Article by Staff Writer

A NEW water-harvesting device based on a metal-organic framework (MOF), developed in the US, can pull water out of the air – even in arid conditions.

University of California, Berkeley chemistry professor Omar Yaghi and MIT associate professor of mechanical engineering Evelyn Wang have made and tested a prototype device which pulled almost 3 l of water in 12 hours from air at just 20–30% humidity. This humidity level is similar to that found in desert conditions. The researchers envisage the new device being used as a domestic appliance, collecting water for an individual home using the power of sunlight. Yaghi says the device could lead to the possibility of off-grid water.

The device is based on an MOF developed by Yaghi and his team in 2014, made from zirconium and adipic acid. The MOF binds to water vapour. The system designed by Wang and her team uses around 1 kg of dust-sized MOF crystals, which are compressed between a solar heat absorber and a condenser plate. Ambient air flows through the MOF, and any water vapour present binds to it. As the solar absorber heats up, it heats the MOF, driving the water vapour bound to it towards the condenser plate. The liquid water then drips into a collector.

Wang says that the proof-of-concept device is a new way to harvest water from air, which is much more energy efficient than other existing technologies.

“It's not just that we made a passive device that sits there collecting water; we have now laid both the experimental and theoretical foundations so that we can screen other MOFs, thousands of which could be made, to find even better materials. There is a lot of potential for scaling up the amount of water that is being harvested. It is just a matter of further engineering now,” said Yaghi.

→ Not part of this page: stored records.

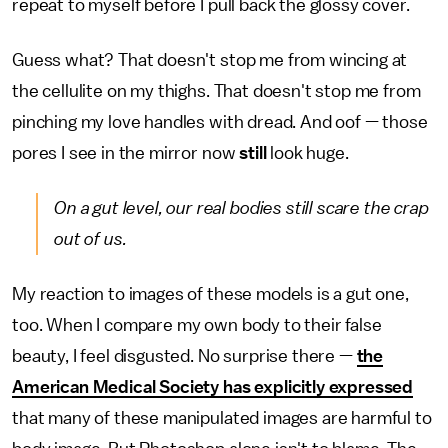
repeat to myself before I pull back the glossy cover.
Guess what? That doesn't stop me from wincing at
the cellulite on my thighs. That doesn't stop me from
pinching my love handles with dread. And oof — those
pores I see in the mirror now
still
look huge.
On a gut level, our real bodies still scare the crap
out of us.
My reaction to images of these models is a gut one,
too. When I compare my own body to their false
beauty, I feel disgusted. No surprise there —
the
American Medical Society has explicitly expressed
that many of these manipulated images are harmful to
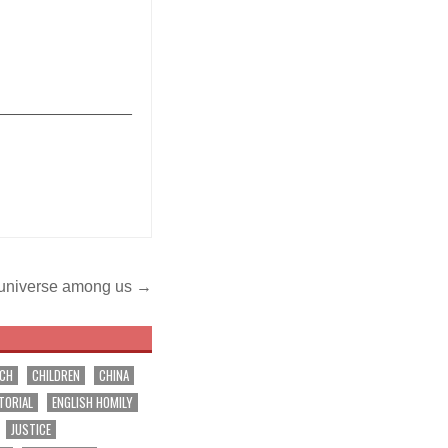
_______________
e universe among us →
RCH
CHILDREN
CHINA
TORIAL
ENGLISH HOMILY
JUSTICE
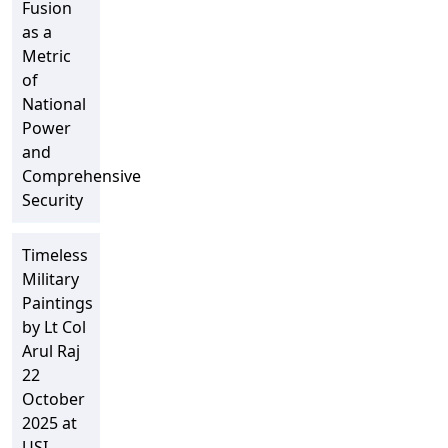
Fusion
as a
Metric
of
National
Power
and
Comprehensive
Security
Timeless
Military
Paintings
by Lt Col
Arul Raj
22
October
2025 at
USI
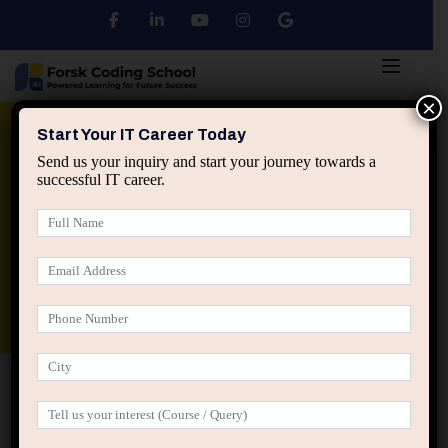
×
Python
DSA
Core Java
Start Your IT Career Today
Send us your inquiry and start your journey towards a
successful IT career.
Advanced Java
Spring & HIbernate
applied ai machine learning course
Data Analyst Course
Home
All Courses
Dream Body Weight Loss &
Nutrition Simulator
Dream Body Weight Loss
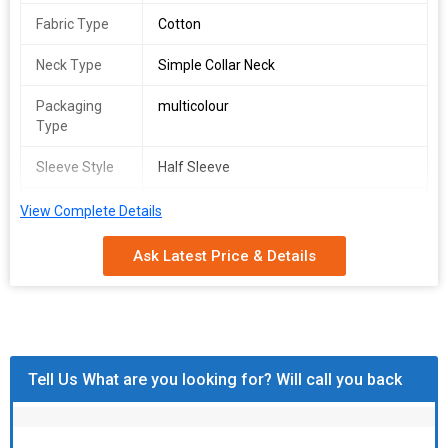
Fabric Type
Cotton
Neck Type
Simple Collar Neck
Packaging
multicolour
Type
Sleeve Style
Half Sleeve
Fit Type
Regular Fit, Comfort Fit
View Complete Details
Size
s to xl
Ask Latest Price & Details
Gender
Male
Technics
Machine Made
Pattern
Printed
Tell Us What are you looking for? Will call you back
Fabric Length
- 23/24"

The team is now working on that engineering. Wang is focussed on improving the collector, while Yaghi is concentrating on the MOF. Yaghi says developments could include a system that absorbs the humidity at night to give out water during the day, or a solar collector which takes in more air and absorbs water at a much faster rate. At present, the MOF they use can only absorb 20% of its own weight in water, but Yaghi believes that other MOF materials could absorb 40%, while tweaking the material could make it more effective at different humidity levels.

“We wanted to demonstrate that if you are cut off somewhere in the desert, you could survive because of this device. A person needs about a Coke-can of water per day. That is something one could collect in less than an hour with this system,” said Yaghi.